OPA-90 also establishes the shipowner’s civil liability for damages caused by pollution and requires financial security to cover such incidents.

25. According to SOLAS 1974 Convention, Chapter III, Part C, Regulation 29, steering gear systems on board ships must meet certain requirements.
The main steering gear must have adequate strength and be capable of controlling the ship at its maximum service ahead speed. It must be able to turn the rudder from 35° on one side to 35° on the other side at maximum draught and speed within no more than 28 seconds. It must also be powered by an energy source if needed to meet these requirements, especially if the rudder stock in the tiller area exceeds 120 mm in diameter (excluding ice reinforcement). The design must prevent damage when operating astern at maximum speed, though actual testing under those conditions is not required. The auxiliary (emergency) steering gear must also be strong enough to control the ship at a speed that ensures maneuverability and must be quickly activated in emergencies. It should be capable of moving the rudder from 15° on one side to 15° on the other side in no more than 60 seconds at half of the ship’s maximum service speed and full draught.         

26.SOLAS 74 – Additional Requirements for Electrical and Electrohydraulic Steering Gear

For new Class B, C, and D ships, and existing Class B ships, electrical and electrohydraulic steering gear systems must have performance indicators installed both on the navigation bridge and in the steering gear compartment. Each system must include at least two separate power supply circuits, fed directly from the main switchboard. One of these may be supplied from the emergency switchboard. The steering system must have sufficient capacity to power all connected motors operating simultaneously. There must be visual and audible alarms located in a prominent place in the engine control room or machinery space. If an auxiliary steering system is required, the regulations mandate that it must be mechanical and not primarily powered by an electric motor intended for other purposes. However, if an electric motor originally intended for other services is used to assist steering, and adequate protection systems are in place, the safety authority may grant an exemption from certain requirements, provided all other safety and steering standards are met.

27.SOLAS 74 – Main Requirements for Steam Boilers and Boiler Feed Systems

Each steam boiler and exhaust gas boiler must be equipped with at least two safety valves of sufficient discharge capacity. Any boiler operating on liquid fuel and intended for unattended operation must be fitted with protective safety devices. Water-tube boilers serving main turbines must have emergency high-water-level alarms. Each steam-generating plant must have at least two separate feedwater systems, including feed pumps; however, a single feed line into the boiler drum is allowed. Boilers must be equipped with systems to monitor and maintain the required feedwater quality. Any boiler essential for the ship’s safety and designed to operate at a specific water level must have at least two water level indicators.

28.SOLAS 74 requires that all steam pipes and related equipment must withstand maximum working pressures and have drainage to prevent water hammer damage.

> **Task instructions**: Continue the SOLAS ship machinery requirements passage from its last sentence. The records that come next can be set aside.

> **Records**:
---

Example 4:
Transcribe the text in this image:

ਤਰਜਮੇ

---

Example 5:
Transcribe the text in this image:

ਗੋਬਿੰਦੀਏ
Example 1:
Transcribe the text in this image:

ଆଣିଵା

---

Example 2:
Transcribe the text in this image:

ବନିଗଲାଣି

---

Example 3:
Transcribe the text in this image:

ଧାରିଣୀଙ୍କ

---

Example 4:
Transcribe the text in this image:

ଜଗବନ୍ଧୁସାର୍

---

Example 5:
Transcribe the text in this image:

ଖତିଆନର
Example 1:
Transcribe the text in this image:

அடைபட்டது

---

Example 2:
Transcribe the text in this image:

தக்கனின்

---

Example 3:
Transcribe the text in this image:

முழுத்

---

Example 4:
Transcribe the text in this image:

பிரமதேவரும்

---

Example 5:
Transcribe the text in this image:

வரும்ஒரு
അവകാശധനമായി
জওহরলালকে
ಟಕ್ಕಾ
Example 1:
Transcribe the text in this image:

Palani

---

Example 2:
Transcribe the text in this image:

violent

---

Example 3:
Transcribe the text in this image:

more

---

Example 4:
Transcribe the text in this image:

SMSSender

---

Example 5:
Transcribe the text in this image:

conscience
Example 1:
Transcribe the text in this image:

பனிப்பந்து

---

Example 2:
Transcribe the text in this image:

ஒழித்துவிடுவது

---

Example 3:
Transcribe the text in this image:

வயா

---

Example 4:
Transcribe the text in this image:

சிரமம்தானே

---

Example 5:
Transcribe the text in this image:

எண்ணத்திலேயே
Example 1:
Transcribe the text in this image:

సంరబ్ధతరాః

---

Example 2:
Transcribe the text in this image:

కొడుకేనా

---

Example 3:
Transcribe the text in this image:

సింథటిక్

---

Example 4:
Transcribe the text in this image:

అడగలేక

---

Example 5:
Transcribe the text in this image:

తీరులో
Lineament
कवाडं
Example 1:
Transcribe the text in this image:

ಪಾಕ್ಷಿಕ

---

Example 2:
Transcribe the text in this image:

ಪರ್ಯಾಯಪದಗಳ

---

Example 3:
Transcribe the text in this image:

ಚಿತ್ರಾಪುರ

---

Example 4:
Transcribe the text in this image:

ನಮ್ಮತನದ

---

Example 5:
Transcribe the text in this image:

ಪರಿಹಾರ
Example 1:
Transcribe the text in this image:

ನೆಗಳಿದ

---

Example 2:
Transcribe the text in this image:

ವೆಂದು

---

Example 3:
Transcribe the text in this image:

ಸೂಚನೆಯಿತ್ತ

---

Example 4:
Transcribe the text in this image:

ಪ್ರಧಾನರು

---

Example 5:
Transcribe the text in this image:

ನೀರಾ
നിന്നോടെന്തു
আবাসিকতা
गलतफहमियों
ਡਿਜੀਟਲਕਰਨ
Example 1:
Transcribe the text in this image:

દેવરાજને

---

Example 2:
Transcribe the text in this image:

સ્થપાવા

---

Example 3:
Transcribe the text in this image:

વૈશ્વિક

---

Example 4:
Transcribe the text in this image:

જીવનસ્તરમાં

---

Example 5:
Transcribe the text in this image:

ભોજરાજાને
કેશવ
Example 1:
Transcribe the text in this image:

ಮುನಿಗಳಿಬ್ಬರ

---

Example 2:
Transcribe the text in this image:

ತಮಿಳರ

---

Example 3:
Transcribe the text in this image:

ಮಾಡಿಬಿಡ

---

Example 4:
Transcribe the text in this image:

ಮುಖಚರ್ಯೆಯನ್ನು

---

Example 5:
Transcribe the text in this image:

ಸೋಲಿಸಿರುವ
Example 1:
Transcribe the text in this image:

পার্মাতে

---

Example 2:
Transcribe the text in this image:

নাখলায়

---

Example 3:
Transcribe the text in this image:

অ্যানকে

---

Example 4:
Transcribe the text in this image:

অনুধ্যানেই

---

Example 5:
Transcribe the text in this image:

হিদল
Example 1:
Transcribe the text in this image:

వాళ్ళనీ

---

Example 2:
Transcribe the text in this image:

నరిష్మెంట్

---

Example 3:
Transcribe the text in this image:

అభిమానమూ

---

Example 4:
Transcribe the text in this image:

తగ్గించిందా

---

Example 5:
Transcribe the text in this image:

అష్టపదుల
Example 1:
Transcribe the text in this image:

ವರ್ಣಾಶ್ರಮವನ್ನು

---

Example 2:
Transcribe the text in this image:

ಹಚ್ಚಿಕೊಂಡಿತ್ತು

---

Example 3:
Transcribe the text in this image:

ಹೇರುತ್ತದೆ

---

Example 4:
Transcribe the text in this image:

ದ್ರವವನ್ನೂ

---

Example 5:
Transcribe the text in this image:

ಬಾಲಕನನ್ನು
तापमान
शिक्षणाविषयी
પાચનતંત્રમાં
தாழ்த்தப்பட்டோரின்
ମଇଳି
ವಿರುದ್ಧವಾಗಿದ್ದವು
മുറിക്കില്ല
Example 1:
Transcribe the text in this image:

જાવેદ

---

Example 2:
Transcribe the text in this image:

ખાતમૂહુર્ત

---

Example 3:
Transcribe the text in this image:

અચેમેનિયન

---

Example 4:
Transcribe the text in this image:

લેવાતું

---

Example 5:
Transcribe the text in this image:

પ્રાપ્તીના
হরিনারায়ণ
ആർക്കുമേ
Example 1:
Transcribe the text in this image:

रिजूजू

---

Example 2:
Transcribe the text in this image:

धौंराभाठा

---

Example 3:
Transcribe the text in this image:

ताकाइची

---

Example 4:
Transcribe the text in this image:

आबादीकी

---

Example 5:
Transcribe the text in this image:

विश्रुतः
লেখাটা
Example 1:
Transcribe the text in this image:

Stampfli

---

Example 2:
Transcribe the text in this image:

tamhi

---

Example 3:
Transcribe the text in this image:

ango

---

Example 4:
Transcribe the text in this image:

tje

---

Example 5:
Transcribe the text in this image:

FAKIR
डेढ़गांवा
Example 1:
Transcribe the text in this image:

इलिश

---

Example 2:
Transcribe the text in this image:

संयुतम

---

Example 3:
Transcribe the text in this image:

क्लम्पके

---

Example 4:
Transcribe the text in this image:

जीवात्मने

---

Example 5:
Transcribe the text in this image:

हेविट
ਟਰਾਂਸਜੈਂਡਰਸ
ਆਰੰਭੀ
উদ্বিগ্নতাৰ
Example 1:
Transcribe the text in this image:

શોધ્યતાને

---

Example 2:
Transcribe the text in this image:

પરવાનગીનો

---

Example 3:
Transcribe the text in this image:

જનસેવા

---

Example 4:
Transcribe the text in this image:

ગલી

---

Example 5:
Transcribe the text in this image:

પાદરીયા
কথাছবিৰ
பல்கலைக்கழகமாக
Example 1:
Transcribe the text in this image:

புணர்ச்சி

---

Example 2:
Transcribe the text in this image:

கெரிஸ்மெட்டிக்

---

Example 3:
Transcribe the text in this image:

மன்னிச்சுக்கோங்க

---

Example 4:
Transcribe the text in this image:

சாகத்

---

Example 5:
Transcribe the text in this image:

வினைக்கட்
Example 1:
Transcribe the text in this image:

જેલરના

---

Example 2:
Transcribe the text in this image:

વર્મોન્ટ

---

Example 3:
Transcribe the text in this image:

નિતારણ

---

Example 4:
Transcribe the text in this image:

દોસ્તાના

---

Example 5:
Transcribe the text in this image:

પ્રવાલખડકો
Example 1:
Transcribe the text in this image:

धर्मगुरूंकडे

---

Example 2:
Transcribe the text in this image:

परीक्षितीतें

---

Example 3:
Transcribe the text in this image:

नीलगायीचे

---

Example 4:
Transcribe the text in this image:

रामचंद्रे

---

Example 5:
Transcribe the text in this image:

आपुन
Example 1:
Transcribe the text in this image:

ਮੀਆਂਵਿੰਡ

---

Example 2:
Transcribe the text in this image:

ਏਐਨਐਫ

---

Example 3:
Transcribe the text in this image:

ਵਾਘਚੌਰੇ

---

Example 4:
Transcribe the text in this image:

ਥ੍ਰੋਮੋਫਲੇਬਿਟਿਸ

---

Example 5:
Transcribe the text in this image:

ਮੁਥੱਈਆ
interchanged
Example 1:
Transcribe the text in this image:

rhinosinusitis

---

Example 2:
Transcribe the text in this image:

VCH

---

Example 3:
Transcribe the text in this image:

> **Exercise answer**:
Pipes exposed to pressures above design limits must have safety valves and pressure gauges. Each steam boiler and heat recovery generator must have at least two safety valves unless other protections exist. Boilers using liquid fuel and designed for unattended operation must have automatic safety devices to stop fuel supply if unsafe conditions occur. Inspections ensure electrical, control, and safety systems are adequate. Hydraulic tests of boilers and steam systems are mandatory before use, and steam measuring instruments must be tested annually. Boiler control panels must display start and stop instructions in the manufacturer’s language and a language understood by the crew.

29.SOLAS 74 requires compressed air systems on ships to have safeguards against overpressure in any part of the system, including water jackets or casings of compressors and coolers that might be exposed to dangerous pressure from leaks. All systems must have proper pressure relief devices. Main starting air systems for internal combustion main engines must be protected against flame or explosion backflow in the starting air pipes. Additionally, all discharge pipes from starting air compressors must lead directly to air receivers, and starting air pipes from receivers to main or auxiliary engines must be routed completely separate from compressor discharge pipes.

30. Bridge-to-Engine Room Communication (SOLAS 74)

Ships built after October 1, 1994, must have two independent means of communication between the bridge and engine room. One must be an engine telegraph with visual indication of commands and responses.

31. Minimum Crew, Working Language, and Master’s Authority (SOLAS
74)

The working language must be recorded in the ship’s log. Crew members must understand and communicate in it. All posted plans and lists must be translated if the working language differs from the flag state’s official language.               

33. Emergency Power Supply (SOLAS 74)

An independent emergency power source (diesel generator or battery) must operate for at least 3 hours and support vital systems like communication, lighting, alarms, and fire pumps. 

32. Equipment Control Systems (SOLAS 74)

Under SOLAS 74, Equipment Control Systems are required to ensure safe and reliable operation of ship machinery and systems. These control systems must be designed to provide effective monitoring, alarm, and automatic control functions to prevent failures and ensure prompt response to emergencies. They should include redundancy and fail-safe features to maintain control in case of component faults. Control panels and interfaces must be clearly labeled and accessible to the crew, with appropriate instructions and training provided. The systems must comply with performance and safety standards set by SOLAS to guarantee operational safety at sea

34. Engine Room Ventilation (SOLAS 74)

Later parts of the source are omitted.